Sunday, October 11, 2009
While some people have a natural distate for detailed and intimate descriptions of bodily ailments, I'd like to warn those of you with this particular sensitivity to avoid a new segment I'm launching on this blog entitled, "Health Watch." In light of my current medical "situation" I thought it would be entertaining and education, but mostly entertaining to document and track any and all of my travel-related ilnesses. In case it was not clear - I do get quite graphic.
Health Watch - A Welcoming Malady
It has been two days since I first experienced severe abdominal pain. On October 9th around 5:00 AM I awoke to strong stomach pains. As the pain was not completely incapacitating I continued with my day thinking nothing of it. It wasn't until the following day did I see the manifestation of this pain - after both breakfast and dinner my stool was runny and watery. In fact, it had the same sensation as if one were urinating but from a different exit cavity. Let's just say there was an explosion of sorts. Also, it certainly didn't help that for my second bathroom "experience" of the day I was about 3/4 of a mile from the nearest bathroom.
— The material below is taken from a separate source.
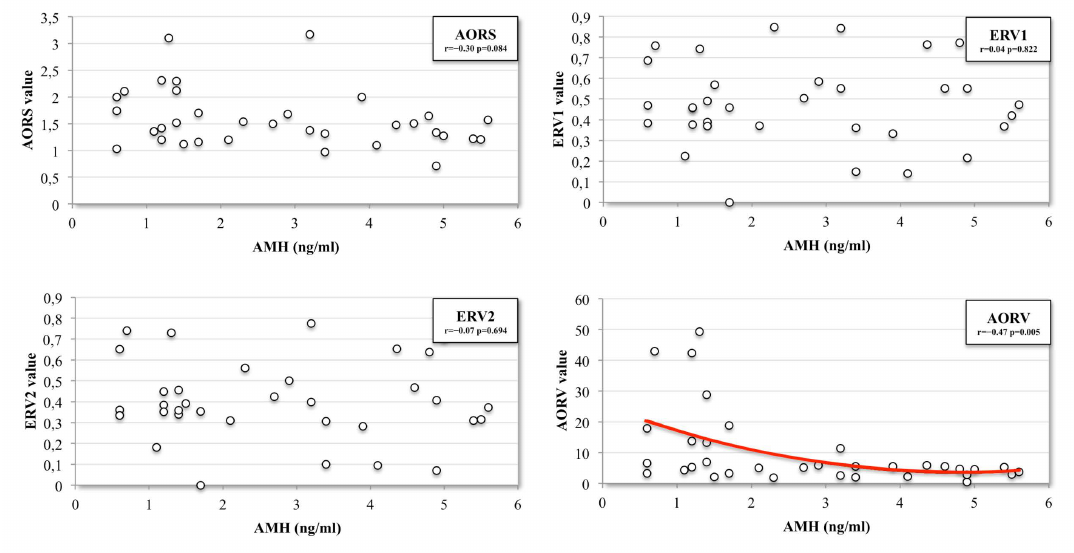
Figure 4. Scatterplots of the four relative sonographic indicators. Pearson’s correlation coe ffi cient ( r ) testing the strength of the association between the independent variable (AMH level) and the dependent variables (indicators), ranging from − 1 to + 1. AORS: a ff ected ovary relative size; AORV: a ff ected ovary relative volume; ERV1: endometrioma relative volume 1; ERV2: endometrioma relative volume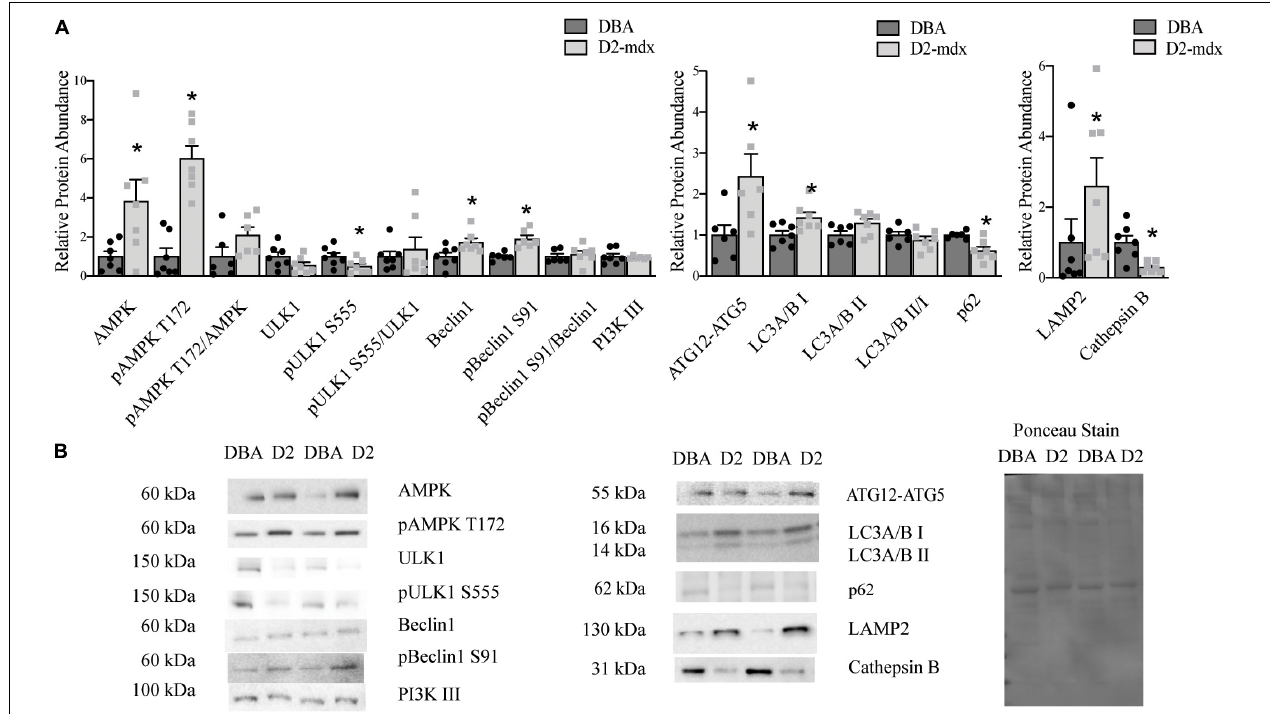
FIGURE 2 | Increased autophagosome degradation in gastrocnemius from D2-mdx. Western blot analysis of autophagy markers in whole muscle extract from 11 month old D2-mdx and DBA gastrocnemius. (A) Among the autophagy activation markers, AMPK, pAMPK T172, Beclin1 and pBeclin1 S91 were increased in dystrophic muscle compared to DBA whereas pULK1 S555 was reduced. The autophagosome formation marker ATG12-ATG5 was increased in D2-mdx gastrocnemius muscle compared to muscle from DBA. LC3I was increased and p62 was reduced in D2-mdx gastrocnemius muscle. The lysosomal marker LAMP2 was increased and lysosomal enzyme Cathepsin B was decreased in muscle from D2-mdx compared to DBA. (B) Representative western blot images and corresponding Ponceau stain image. Significance is established at p < 0.05. * Indicates significance between D2-mdx and DBA ( n = 7 mice per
As I uncomfortably scurried my way over to the hotel, a popular MAD TV skit came to mind of a truck driver and his daughter. While on the road, the daughter turns to her father and explains her urgent need to defecate, "Daddy..." she says, "...it's prairie doggin'!" As I thought about this, I tried to laugh but I only managed to produce a cringed smile as I tried to hold everything in. Soon I began to sweat quite profusely as I dragged my feet across the dirty road as heat and humidity pounded my poor helpless soul. Fortunately, for me and my accompanying peers, my soul made it in time.
Currently on my third of day of stomach pains, I am still experiencing severe cramping. In fact, the cramping has intensified but with greater frequency. However, I did manage to get my hands on some Pepto-Bismol an hour ago. For those of you whom have forgotten the taste of Pepto-Bismol, it tastes like bubble gum that was first liquified and later mixed with plastic and plutonium. With that, I shall end today's blog and later write about the outcome of this particular episode. Until then, I hope to eat without having to think about what it might look or feel like on its way out.